Of course, all items in the Nicene creed, our conference focus, have social implications, countless points of impact entailed by sound Christianity alive and at work in the world. But some impinge more immediately upon the world’s conceits and agendas and so are more apt to “trigger” the outsiders, the secularists who’ve fashioned and championed the “received wisdom” of “civilization” in its current state.
This paper will look at the offenses and stumbling blocks the Nicene Creed sets before today’s cultural elites in the West. For instance, talk of Christ’s return “to judge the living and the dead” insults the antinomians, ethical relativists, and nihilists—those who maintain, with political clout, that personal preference sets the moral standard and that those who would say otherwise are anathema.
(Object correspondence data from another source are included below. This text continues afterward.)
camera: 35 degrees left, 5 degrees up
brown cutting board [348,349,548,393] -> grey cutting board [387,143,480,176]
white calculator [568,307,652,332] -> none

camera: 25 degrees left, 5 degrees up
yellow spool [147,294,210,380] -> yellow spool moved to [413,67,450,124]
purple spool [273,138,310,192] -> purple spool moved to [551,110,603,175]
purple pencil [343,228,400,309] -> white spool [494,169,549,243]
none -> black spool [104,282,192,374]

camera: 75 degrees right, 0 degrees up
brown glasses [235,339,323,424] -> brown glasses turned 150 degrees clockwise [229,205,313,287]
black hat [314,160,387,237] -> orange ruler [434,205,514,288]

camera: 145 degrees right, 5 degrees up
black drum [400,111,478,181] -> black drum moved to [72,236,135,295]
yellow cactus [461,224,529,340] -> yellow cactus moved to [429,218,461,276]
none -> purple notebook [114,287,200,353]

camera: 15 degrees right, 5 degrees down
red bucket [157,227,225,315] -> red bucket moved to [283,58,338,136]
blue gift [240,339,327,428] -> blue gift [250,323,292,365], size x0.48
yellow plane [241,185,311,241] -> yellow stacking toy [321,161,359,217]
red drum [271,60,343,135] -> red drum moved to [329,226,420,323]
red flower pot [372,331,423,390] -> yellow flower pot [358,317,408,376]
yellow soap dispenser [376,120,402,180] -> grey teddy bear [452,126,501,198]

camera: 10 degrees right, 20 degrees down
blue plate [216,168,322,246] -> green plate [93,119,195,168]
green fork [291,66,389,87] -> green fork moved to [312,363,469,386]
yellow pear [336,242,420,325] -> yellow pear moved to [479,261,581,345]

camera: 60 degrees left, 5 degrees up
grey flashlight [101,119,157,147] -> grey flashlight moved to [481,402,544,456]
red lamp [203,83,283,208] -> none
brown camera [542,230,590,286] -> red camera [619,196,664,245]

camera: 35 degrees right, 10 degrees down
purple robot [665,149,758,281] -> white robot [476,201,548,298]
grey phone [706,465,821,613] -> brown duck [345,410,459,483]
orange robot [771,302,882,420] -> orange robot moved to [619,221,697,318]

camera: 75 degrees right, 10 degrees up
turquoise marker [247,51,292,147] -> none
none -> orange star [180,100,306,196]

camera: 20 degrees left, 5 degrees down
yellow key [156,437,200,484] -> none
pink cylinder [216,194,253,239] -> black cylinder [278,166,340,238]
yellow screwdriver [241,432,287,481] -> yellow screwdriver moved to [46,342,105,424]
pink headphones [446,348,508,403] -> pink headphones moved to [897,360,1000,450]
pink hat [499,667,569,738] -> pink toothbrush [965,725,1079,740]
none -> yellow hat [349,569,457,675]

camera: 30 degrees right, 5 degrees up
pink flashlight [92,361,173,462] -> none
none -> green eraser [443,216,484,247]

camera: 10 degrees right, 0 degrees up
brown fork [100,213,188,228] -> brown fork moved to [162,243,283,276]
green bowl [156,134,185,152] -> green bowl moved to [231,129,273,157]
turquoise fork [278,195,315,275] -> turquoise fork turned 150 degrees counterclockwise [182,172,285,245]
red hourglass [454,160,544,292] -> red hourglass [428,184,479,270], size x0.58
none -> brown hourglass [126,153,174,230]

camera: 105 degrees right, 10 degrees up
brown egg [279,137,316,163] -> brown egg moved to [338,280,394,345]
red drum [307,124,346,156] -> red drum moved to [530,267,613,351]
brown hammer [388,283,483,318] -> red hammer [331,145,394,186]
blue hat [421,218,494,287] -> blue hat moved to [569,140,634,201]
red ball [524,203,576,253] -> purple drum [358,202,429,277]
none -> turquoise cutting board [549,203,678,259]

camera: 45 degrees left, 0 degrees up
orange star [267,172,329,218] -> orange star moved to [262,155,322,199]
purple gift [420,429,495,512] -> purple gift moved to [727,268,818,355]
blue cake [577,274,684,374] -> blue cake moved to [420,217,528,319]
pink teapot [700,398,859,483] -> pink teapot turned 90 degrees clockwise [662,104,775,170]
Also, the declaration that Jesus is “the Only Begotten Son of God,” flies in the face pervasive religious pluralism (making us de facto Bahá’is), rendering criticism of false faiths deplorable (as “hate speech”) as well as actionable in courts of law. And, of course, the claim that God is “maker of heaven and earth, of all things visible and invisible” sets the confessor against the materialists and doctrinaire Darwinians who reign in our major universities and other institutions of public indoctrination, e.g., the Field Museum in Chicago, the Smithsonian Institute, and National Geographic.
So, the Nicene Creed is not only ecclesiastically hygienic; it is a social firebrand.